Beyond the Immune System: Making History with Massage Part 2

Let’s take a moment for reverie.  For a minute just imagine that you are receiving an incredible massage.  Not just a good massage – an incredible massage, anywhere in or out of this universe, from anyone or anything.  Enjoy imagining receiving your most ideal, incredible massage.  (Please breathe and pause).

My guess, from having talked now with thousands of massage students, clients and therapists, is that some elements of what you experienced may have included feelings of total safety and a letting go of anxiety; a sense of unimpeded being; a sense of being un-isolated and easily connected to all of yourself and the environment you are at home in.

Massage is not a very revealing word for what we do.  From the experiences people report, it is certainly more accurate to describe it, for instance, as re-connection therapy.  Virtually everyone you ask, when they are freed to imagine what is or has been most extraordinary about receiving massage, report this sense of deep self-acceptance and a deep sense of being at home in this world.

Yet something about the concept of immunity kept bugging me.  I decided to look it up in the dictionary.  It means, get this, “exempt from public service.”  AHA!  I felt at once the glee of discovery and the tragedy imbedded in the very root of the word.  By placing immunity, “exemption from public service”, at the center of our healing ideology, our society has hitherto made disconnection, successful isolation, as the sine qua non for health.  Everyone’s an island!  This isn’t a definition of health.  It’s a prescription for loneliness and dis-ease!

So now of course it all came together – what’s the opposite of immunity? – COMMUNITY, meaning to “serve together.”  Let’s look and see what may be the beginnings of a community-based model for health.

What happens in a great massage?  We get a direct and extremely thorough experience of being beyond an immunity-based orientation.  The macro-immune system shuts down and we let someone else’s being contact us.  We step beyond immune-based living, beyond isolation, literally into community or, if you like, communion, an experience of oneness with another being.  We are one, if only for moment which feels like an eternity because in oneness our everyday sense of time and space is gone.  This touch of communion takes us out of our narrow selves and restores us to a larger, saner whole.
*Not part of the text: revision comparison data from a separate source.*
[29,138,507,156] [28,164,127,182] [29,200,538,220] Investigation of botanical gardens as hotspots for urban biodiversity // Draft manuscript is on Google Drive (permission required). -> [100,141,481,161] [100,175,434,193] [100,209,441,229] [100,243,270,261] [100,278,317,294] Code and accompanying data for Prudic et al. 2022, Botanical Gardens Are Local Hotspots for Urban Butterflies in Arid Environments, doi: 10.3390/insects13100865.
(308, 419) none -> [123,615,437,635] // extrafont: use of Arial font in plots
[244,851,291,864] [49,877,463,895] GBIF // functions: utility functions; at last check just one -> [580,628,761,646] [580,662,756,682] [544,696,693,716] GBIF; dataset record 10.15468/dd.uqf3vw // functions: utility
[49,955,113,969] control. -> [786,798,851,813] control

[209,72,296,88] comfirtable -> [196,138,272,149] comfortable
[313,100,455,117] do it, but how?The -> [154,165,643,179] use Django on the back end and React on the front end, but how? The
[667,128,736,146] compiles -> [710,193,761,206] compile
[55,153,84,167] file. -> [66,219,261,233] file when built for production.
Insanity can be seen as the world-view based on the belief that we are fundamentally separate isolated beings with no connection to each other.  But even on a rigorous scientific level we encounter primarily connection and community:  atomic – there is no atom belonging to or defining me as opposed to the environment; ecology – the science of the environment in which interdependence and co-evolution are the rule; sociology – studying the intricately interwoven tapestry of culture requisite to civilization.  Please look around at the world we share!  Not even to mention our connection in time – evolution and history.  As a matter of fact, from a scientific standpoint it is virtually impossible to prove the existence of separate beings!  The fabric and interweave are what’s obvious.  On this common sense level then science and religion agree in saying there is no separate self-existing self, except as a more or less conveniently held fiction for the definite but limited benefit of certain “self-conscious” organisms.

In a precise sense we are rescued from isolation by massage.  We are, in other words, saved.  It is no accident that God’s saving grace, his life-giving touch of Adam, is so commonly used in therapists’ logos and literature.  Salvation means whole, not yet split.
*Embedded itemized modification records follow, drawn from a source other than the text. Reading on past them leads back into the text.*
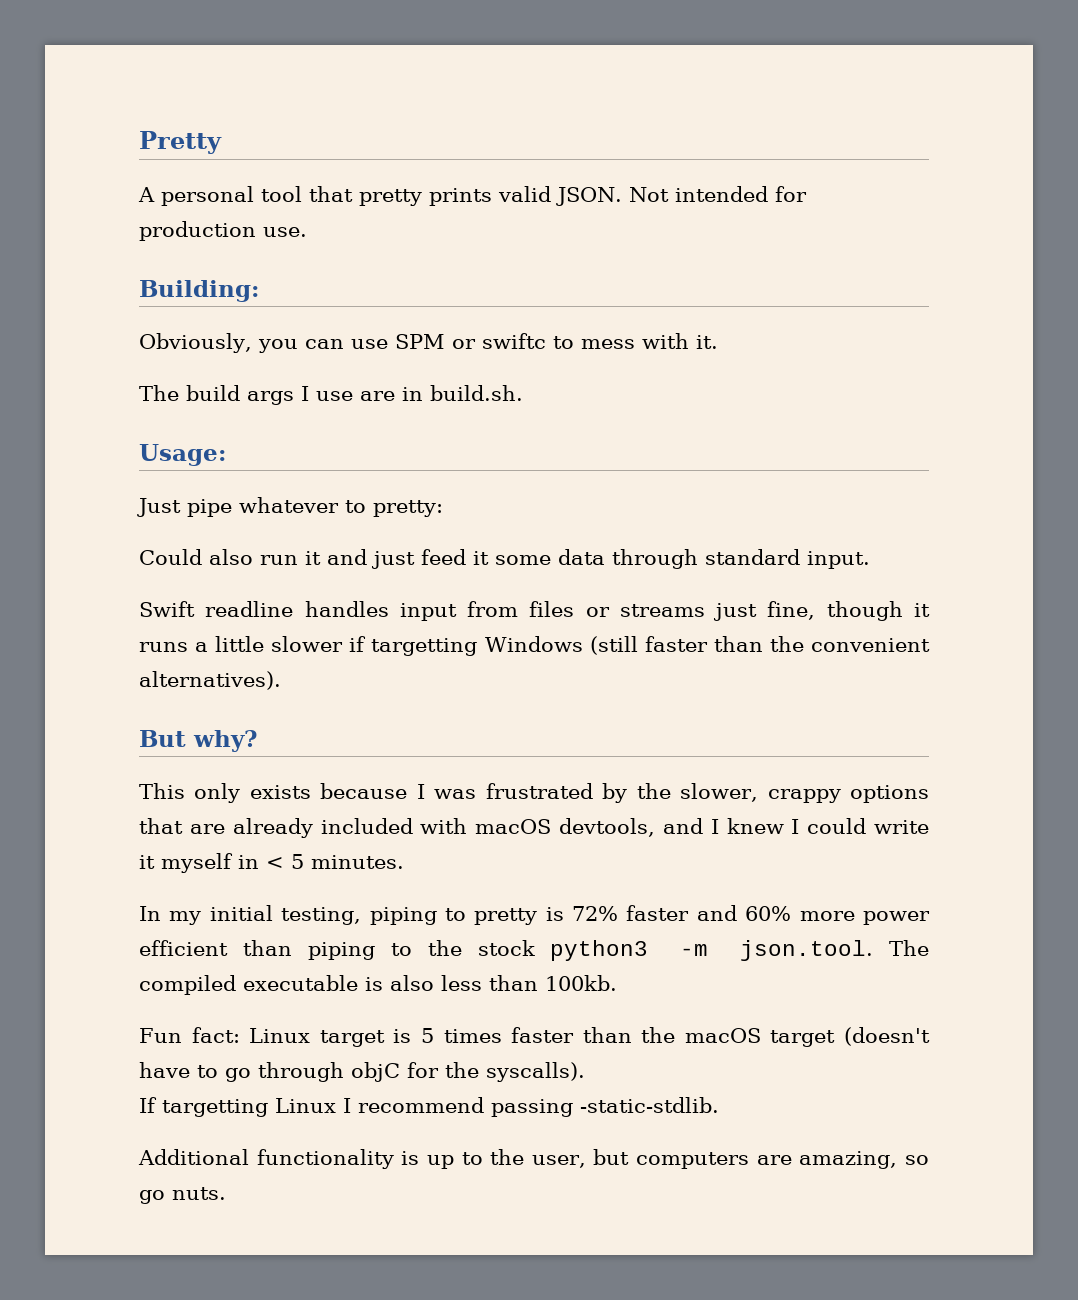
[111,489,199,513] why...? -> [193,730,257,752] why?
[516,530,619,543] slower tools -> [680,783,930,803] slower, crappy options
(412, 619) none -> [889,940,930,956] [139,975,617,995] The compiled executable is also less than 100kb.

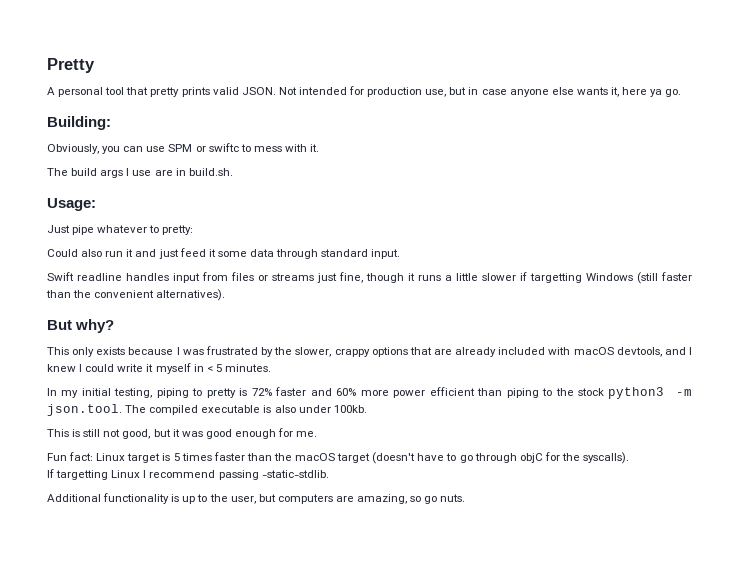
[263,227,307,237] use. -> [425,87,682,97] use, but in case anyone else wants it, here ya go.
[441,975,538,991] less than -> [298,405,331,413] under
(617, 983) none -> [47,428,318,439] // This is still not good, but it was good enough for me.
Eating of the tree of knowledge really has been rough.  With our enhanced cortical capacity to draw distinctions we divided up the world into you/me, good/evil, us/them, friend/foe ever since and it has nearly killed us!  At the same time in the spiritual realm and recently in science, we see a striving for wholeness.  Gustav Schwenk in his incredible work, Sensitive Chaos shows how water inherently strives to form a circle – that’s why it meanders as a river, to try to re-unite with itself in circular form.  Sometimes I think human life is just striving for re-union on the basis of its fundamental water nature.

In massage we are redeemed by this wonderful touch from the sense of being isolated.  We remember our larger self.  We are not fundamentally separate.  Our deep need for community is fed.  The community grows and we are more alive.  While still getting permission from the person’s being, and protecting the person from harm, we affirm a new, more united experience of being.  This is the second coming.  Coming home to oneness.

This is what we have to teach.  This is what we have to learn.